Factor graphs decompose joint distributions into factors (functions over subsets of variables), creating a bipartite graph with variable and factor nodes. This representation unifies Bayesian networks and Markov random fields and makes inference algorithms like sum-product and max-product rules more explicit and modular.
From your study of probabilistic graphical models and Bayesian networks, you know that a joint probability distribution over many variables can be factored into smaller, more manageable pieces. A Bayesian network expresses this factorization through conditional probability tables attached to a directed acyclic graph, while a Markov random field uses potential functions on an undirected graph. A factor graph is a more explicit representation that makes the factorization structure itself the primary object. It is a bipartite graph with two types of nodes: variable nodes (circles, representing random variables) and factor nodes (squares, representing functions over subsets of variables). An edge connects a variable node to a factor node if and only if that variable appears in that factor's function.
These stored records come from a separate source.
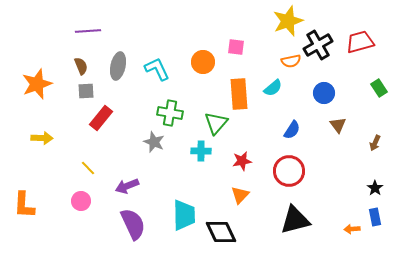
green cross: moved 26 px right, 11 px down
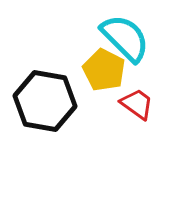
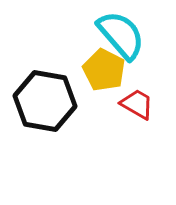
cyan semicircle: moved 4 px left, 3 px up; rotated 4 degrees clockwise
red trapezoid: rotated 6 degrees counterclockwise
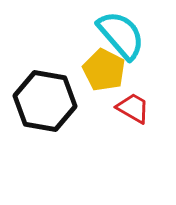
red trapezoid: moved 4 px left, 4 px down
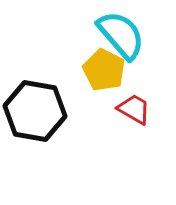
black hexagon: moved 10 px left, 10 px down
red trapezoid: moved 1 px right, 1 px down
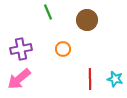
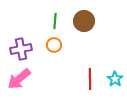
green line: moved 7 px right, 9 px down; rotated 28 degrees clockwise
brown circle: moved 3 px left, 1 px down
orange circle: moved 9 px left, 4 px up
cyan star: rotated 21 degrees clockwise
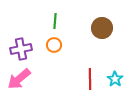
brown circle: moved 18 px right, 7 px down
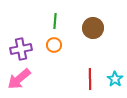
brown circle: moved 9 px left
The advantage of factor graphs over Bayesian networks or Markov random fields is that they make the factorization completely unambiguous. In an undirected graphical model, a clique in the graph might correspond to one factor or to a product of several factors — the graph alone doesn't tell you. A factor graph resolves this ambiguity by giving each factor its own explicit node. For example, if P(a, b, c) = f₁(a, b) × f₂(b, c) × f₃(a, c), the factor graph has three variable nodes (a, b, c) and three factor nodes (f₁, f₂, f₃), with edges showing exactly which variables each factor depends on. Both Bayesian networks and Markov random fields can be converted into factor graphs, making factor graphs a universal representation for graphical models.
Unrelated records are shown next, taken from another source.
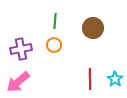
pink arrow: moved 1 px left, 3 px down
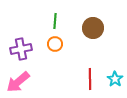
orange circle: moved 1 px right, 1 px up
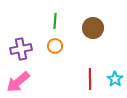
orange circle: moved 2 px down
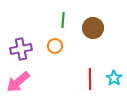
green line: moved 8 px right, 1 px up
cyan star: moved 1 px left, 1 px up
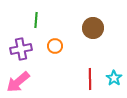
green line: moved 27 px left
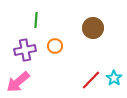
purple cross: moved 4 px right, 1 px down
red line: moved 1 px right, 1 px down; rotated 45 degrees clockwise
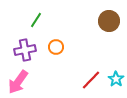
green line: rotated 28 degrees clockwise
brown circle: moved 16 px right, 7 px up
orange circle: moved 1 px right, 1 px down
cyan star: moved 2 px right, 1 px down
pink arrow: rotated 15 degrees counterclockwise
The real payoff of factor graphs is that they provide a clean substrate for inference algorithms. The sum-product algorithm (also called belief propagation) computes marginal distributions by passing messages between variable and factor nodes along the edges of the graph. Each message is a function (or vector) summarizing what one part of the graph "believes" about a variable. Variable-to-factor messages collect incoming information from all other factors connected to that variable; factor-to-variable messages marginalize the factor function over all other variables, weighted by incoming messages. On tree-structured factor graphs, this message passing converges in a single pass (forward then backward) and gives exact marginals. The max-product algorithm works identically but replaces summation with maximization, finding the most probable configuration instead of marginals.
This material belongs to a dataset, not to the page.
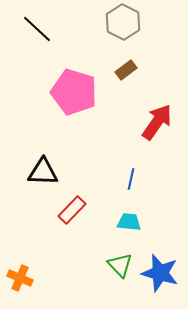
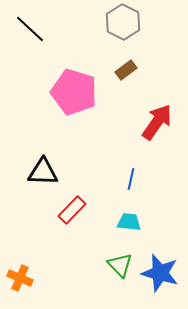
black line: moved 7 px left
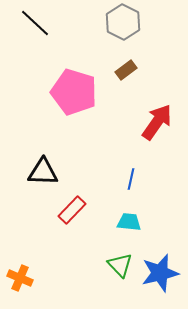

When the factor graph has loops (cycles), exact inference via message passing is no longer guaranteed to converge or be correct, but loopy belief propagation — running the same message-passing rules iteratively until convergence — often works remarkably well in practice and is the backbone of applications from error-correcting codes (like LDPC and turbo codes) to computer vision. The modularity of factor graphs also makes them natural for building complex models incrementally: you can add new variables and factors without restructuring the entire model. This composability is why factor graphs are the preferred representation in many modern probabilistic programming frameworks and signal processing systems.